• **YOUR INSTRUCTIONS**
Rewrite the text of every entry, replacing "Fake or Earthquake" with "Real or Rumor" and keeping everything else unchanged. Leave the pictures out.
--------------------------------
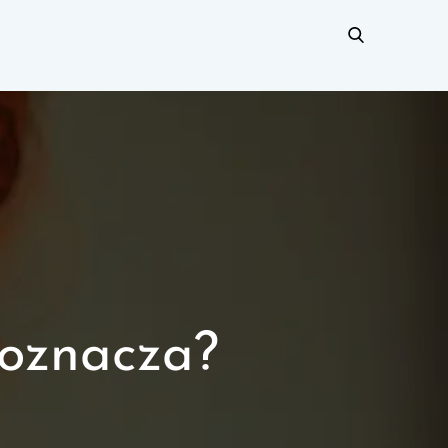
 oznacza?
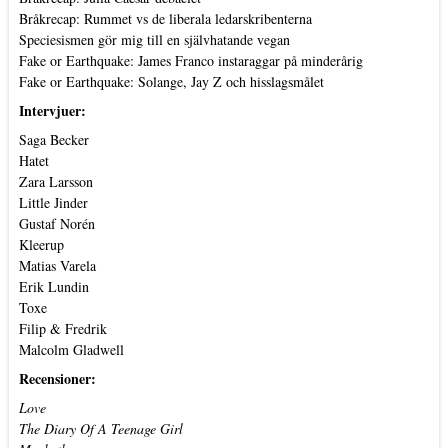
Bråkrecap: Rummet vs de liberala ledarskribenterna
Speciesismen gör mig till en självhatande vegan
Fake or Earthquake: James Franco instaraggar på minderårig
Fake or Earthquake: Solange, Jay Z och hisslagsmålet
Intervjuer:
Saga Becker
Hatet
Zara Larsson
Little Jinder
Gustaf Norén
Kleerup
Matias Varela
Erik Lundin
Toxe
Filip & Fredrik
Malcolm Gladwell
Recensioner:
Love
The Diary Of A Teenage Girl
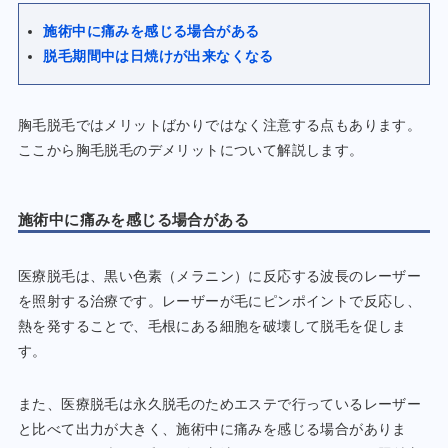
施術中に痛みを感じる場合がある
脱毛期間中は日焼けが出来なくなる
胸毛脱毛ではメリットばかりではなく注意する点もあります。
ここから胸毛脱毛のデメリットについて解説します。
施術中に痛みを感じる場合がある
医療脱毛は、黒い色素（メラニン）に反応する波長のレーザー
を照射する治療です。レーザーが毛にピンポイントで反応し、
熱を発することで、毛根にある細胞を破壊して脱毛を促しま
す。
また、医療脱毛は永久脱毛のためエステで行っているレーザー
と比べて出力が大きく、施術中に痛みを感じる場合がありま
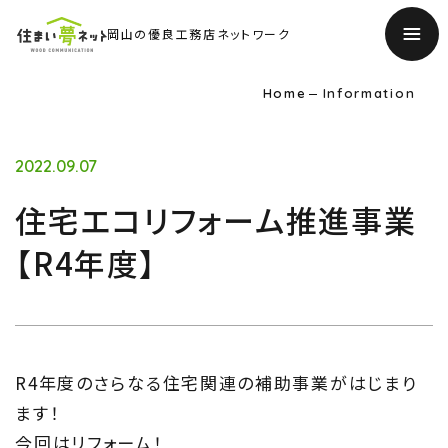
岡山の優良工務店ネットワーク
Home
Information
2022.09.07
住宅エコリフォーム推進事業
【R4年度】
R4年度のさらなる住宅関連の補助事業がはじまり
ます！
TOP
今回はリフォーム！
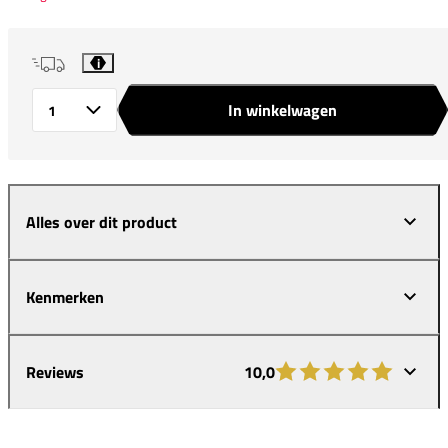
i
In winkelwagen
Aantal
Alles over dit product
Kenmerken
Reviews
10,0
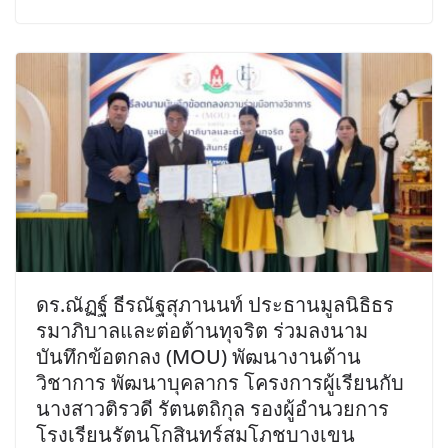
ดร.ณัฏฐ์ ธีรณัฐสุภานนท์ ประธานมูลนิธิธร
รมาภิบาลและต่อต้านทุจริต ร่วมลงนาม
บันทึกข้อตกลง (MOU) พัฒนางานด้าน
วิชาการ พัฒนาบุคลากร โครงการผู้เรียนกับ
นางสาวติรวดี รัตนตถิกุล รองผู้อำนวยการ
โรงเรียนรัตนโกสินทร์สมโภชบางเขน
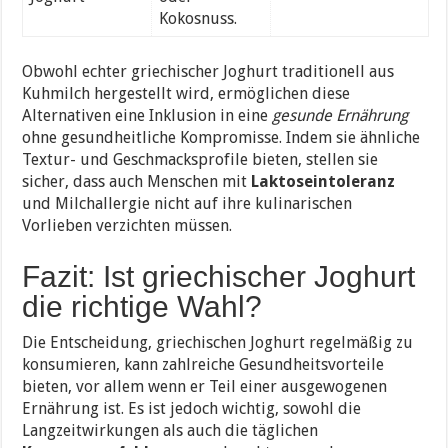
Kokosnuss.
Obwohl echter griechischer Joghurt traditionell aus
Kuhmilch hergestellt wird, ermöglichen diese
Alternativen eine Inklusion in eine
gesunde Ernährung
ohne gesundheitliche Kompromisse. Indem sie ähnliche
Textur- und Geschmacksprofile bieten, stellen sie
sicher, dass auch Menschen mit
Laktoseintoleranz
und Milchallergie nicht auf ihre kulinarischen
Vorlieben verzichten müssen.
Fazit: Ist griechischer Joghurt
die richtige Wahl?
Die Entscheidung, griechischen Joghurt regelmäßig zu
konsumieren, kann zahlreiche Gesundheitsvorteile
bieten, vor allem wenn er Teil einer ausgewogenen
Ernährung ist. Es ist jedoch wichtig, sowohl die
Langzeitwirkungen als auch die täglichen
--------------------------------
• **SOLUTION TO THIS PROBLEM**
 oznacza?
Bråkrecap: Rummet vs de liberala ledarskribenterna
Speciesismen gör mig till en självhatande vegan
Real or Rumor: James Franco instaraggar på minderårig
Real or Rumor: Solange, Jay Z och hisslagsmålet
Intervjuer:
Saga Becker
Hatet
Zara Larsson
Little Jinder
Gustaf Norén
Kleerup
Matias Varela
Erik Lundin
Toxe
Filip & Fredrik
Malcolm Gladwell
Recensioner:
Love
The Diary Of A Teenage Girl
施術中に痛みを感じる場合がある
脱毛期間中は日焼けが出来なくなる
胸毛脱毛ではメリットばかりではなく注意する点もあります。
ここから胸毛脱毛のデメリットについて解説します。
施術中に痛みを感じる場合がある
医療脱毛は、黒い色素（メラニン）に反応する波長のレーザー
を照射する治療です。レーザーが毛にピンポイントで反応し、
熱を発することで、毛根にある細胞を破壊して脱毛を促しま
す。
また、医療脱毛は永久脱毛のためエステで行っているレーザー
と比べて出力が大きく、施術中に痛みを感じる場合がありま
岡山の優良工務店ネットワーク
Home
Information
2022.09.07
住宅エコリフォーム推進事業
【R4年度】
R4年度のさらなる住宅関連の補助事業がはじまり
ます！
TOP
今回はリフォーム！
i
In winkelwagen
Aantal
Alles over dit product
Kenmerken
Reviews
10,0
ดร.ณัฏฐ์ ธีรณัฐสุภานนท์ ประธานมูลนิธิธร
รมาภิบาลและต่อต้านทุจริต ร่วมลงนาม
บันทึกข้อตกลง (MOU) พัฒนางานด้าน
วิชาการ พัฒนาบุคลากร โครงการผู้เรียนกับ
นางสาวติรวดี รัตนตถิกุล รองผู้อำนวยการ
โรงเรียนรัตนโกสินทร์สมโภชบางเขน
Kokosnuss.
Obwohl echter griechischer Joghurt traditionell aus
Kuhmilch hergestellt wird, ermöglichen diese
Alternativen eine Inklusion in eine
gesunde Ernährung
ohne gesundheitliche Kompromisse. Indem sie ähnliche
Textur- und Geschmacksprofile bieten, stellen sie
sicher, dass auch Menschen mit
Laktoseintoleranz
und Milchallergie nicht auf ihre kulinarischen
Vorlieben verzichten müssen.
Fazit: Ist griechischer Joghurt
die richtige Wahl?
Die Entscheidung, griechischen Joghurt regelmäßig zu
konsumieren, kann zahlreiche Gesundheitsvorteile
bieten, vor allem wenn er Teil einer ausgewogenen
Ernährung ist. Es ist jedoch wichtig, sowohl die
Langzeitwirkungen als auch die täglichen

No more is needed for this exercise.